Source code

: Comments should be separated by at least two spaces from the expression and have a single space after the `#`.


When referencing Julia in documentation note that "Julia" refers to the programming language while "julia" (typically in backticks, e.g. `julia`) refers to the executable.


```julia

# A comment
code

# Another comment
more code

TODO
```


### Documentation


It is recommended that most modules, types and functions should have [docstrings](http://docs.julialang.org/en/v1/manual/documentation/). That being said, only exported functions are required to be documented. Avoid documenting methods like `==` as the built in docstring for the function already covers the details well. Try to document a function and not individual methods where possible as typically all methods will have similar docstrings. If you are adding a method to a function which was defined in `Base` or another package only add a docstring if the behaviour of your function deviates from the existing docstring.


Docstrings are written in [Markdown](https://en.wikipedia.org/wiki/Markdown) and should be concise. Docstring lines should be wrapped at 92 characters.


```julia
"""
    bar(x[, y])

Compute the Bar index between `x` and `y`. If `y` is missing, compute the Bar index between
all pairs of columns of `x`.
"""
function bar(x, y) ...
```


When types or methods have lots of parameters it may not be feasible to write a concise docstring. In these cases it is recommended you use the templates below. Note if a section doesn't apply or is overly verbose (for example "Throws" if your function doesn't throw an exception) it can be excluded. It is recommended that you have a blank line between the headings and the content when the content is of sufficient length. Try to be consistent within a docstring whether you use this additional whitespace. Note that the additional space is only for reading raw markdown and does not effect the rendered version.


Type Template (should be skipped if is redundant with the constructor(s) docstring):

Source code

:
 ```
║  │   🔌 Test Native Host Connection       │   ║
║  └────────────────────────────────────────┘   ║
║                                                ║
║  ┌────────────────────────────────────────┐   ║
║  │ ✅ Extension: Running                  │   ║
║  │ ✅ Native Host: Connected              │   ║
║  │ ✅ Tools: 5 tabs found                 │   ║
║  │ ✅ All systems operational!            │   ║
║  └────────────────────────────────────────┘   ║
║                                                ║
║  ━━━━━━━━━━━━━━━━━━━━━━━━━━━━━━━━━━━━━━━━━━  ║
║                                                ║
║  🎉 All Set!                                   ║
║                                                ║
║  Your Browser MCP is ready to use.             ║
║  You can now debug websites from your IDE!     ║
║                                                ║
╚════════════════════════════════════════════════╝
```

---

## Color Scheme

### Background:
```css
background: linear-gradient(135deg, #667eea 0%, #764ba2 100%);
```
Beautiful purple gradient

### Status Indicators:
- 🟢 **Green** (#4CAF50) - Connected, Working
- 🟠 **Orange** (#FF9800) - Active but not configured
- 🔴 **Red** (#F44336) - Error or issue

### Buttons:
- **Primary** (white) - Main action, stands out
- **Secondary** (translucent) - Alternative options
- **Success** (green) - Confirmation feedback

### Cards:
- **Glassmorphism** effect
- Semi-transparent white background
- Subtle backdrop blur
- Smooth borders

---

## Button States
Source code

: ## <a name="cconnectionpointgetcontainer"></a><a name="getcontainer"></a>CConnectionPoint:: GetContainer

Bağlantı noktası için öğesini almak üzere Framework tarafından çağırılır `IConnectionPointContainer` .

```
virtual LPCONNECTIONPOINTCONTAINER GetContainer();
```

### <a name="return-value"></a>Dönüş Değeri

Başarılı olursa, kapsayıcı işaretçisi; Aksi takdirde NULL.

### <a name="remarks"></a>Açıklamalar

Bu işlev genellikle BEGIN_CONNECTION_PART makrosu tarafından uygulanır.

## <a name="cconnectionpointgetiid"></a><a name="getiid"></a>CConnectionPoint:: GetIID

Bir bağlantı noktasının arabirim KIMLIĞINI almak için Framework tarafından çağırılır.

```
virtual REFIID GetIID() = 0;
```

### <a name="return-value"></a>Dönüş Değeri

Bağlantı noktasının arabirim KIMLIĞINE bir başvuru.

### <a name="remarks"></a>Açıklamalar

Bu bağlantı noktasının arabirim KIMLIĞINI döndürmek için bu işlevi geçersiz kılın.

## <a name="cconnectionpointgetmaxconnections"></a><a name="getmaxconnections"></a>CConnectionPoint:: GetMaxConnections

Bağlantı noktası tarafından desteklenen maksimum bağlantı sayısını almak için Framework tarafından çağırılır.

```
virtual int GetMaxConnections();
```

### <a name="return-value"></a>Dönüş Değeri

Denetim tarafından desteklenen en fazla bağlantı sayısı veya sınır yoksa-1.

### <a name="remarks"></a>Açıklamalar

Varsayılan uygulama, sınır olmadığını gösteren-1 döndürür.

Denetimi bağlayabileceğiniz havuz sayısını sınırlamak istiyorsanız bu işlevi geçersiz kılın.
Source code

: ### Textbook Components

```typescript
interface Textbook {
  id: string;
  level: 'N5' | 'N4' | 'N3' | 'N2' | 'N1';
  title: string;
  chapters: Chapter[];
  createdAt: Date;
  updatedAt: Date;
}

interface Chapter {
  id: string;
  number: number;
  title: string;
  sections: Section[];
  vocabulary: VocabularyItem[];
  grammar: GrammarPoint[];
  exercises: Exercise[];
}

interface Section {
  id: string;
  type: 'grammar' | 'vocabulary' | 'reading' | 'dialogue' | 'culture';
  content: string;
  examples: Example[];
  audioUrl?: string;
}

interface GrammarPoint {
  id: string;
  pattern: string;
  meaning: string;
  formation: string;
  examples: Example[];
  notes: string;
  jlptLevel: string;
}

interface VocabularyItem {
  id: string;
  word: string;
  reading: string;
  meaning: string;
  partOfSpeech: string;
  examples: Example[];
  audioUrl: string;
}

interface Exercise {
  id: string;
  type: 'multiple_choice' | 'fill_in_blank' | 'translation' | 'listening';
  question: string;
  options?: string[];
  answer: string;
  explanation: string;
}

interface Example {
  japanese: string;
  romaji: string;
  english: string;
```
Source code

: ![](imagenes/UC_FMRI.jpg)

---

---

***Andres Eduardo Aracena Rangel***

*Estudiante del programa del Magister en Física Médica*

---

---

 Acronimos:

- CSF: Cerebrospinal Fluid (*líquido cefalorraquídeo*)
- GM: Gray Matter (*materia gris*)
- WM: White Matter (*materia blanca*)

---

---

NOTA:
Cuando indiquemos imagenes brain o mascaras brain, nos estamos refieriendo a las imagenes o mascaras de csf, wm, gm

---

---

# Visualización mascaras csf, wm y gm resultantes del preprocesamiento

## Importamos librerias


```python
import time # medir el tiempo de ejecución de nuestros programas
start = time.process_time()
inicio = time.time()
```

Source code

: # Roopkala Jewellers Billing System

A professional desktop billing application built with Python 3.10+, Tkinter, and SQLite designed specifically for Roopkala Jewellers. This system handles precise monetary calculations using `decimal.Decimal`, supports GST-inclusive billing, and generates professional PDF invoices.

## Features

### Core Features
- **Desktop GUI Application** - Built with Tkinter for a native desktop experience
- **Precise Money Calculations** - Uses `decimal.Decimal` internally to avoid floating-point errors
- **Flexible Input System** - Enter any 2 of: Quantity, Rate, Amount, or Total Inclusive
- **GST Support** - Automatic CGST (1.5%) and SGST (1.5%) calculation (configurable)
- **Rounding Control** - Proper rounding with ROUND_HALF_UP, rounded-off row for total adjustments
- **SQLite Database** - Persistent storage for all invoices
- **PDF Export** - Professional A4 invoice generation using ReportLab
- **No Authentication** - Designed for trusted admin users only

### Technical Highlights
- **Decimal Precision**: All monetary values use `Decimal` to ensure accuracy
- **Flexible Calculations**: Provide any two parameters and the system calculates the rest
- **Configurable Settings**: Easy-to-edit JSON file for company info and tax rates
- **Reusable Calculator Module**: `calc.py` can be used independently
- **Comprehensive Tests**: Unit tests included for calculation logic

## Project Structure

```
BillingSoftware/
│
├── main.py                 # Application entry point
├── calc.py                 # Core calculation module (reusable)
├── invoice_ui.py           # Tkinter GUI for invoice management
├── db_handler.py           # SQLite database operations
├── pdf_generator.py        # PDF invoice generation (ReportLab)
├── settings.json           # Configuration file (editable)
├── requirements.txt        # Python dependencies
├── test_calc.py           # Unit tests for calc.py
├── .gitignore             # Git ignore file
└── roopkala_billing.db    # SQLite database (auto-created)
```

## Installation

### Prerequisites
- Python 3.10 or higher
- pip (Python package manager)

^^^^

> **WHAT YOU SHOULD DO**: Filter the records, keeping only lines that contain "file", and show those lines.

> **TASK ANSWER**:
- **Configurable Settings**: Easy-to-edit JSON file for company info and tax rates
├── settings.json           # Configuration file (editable)
├── .gitignore             # Git ignore file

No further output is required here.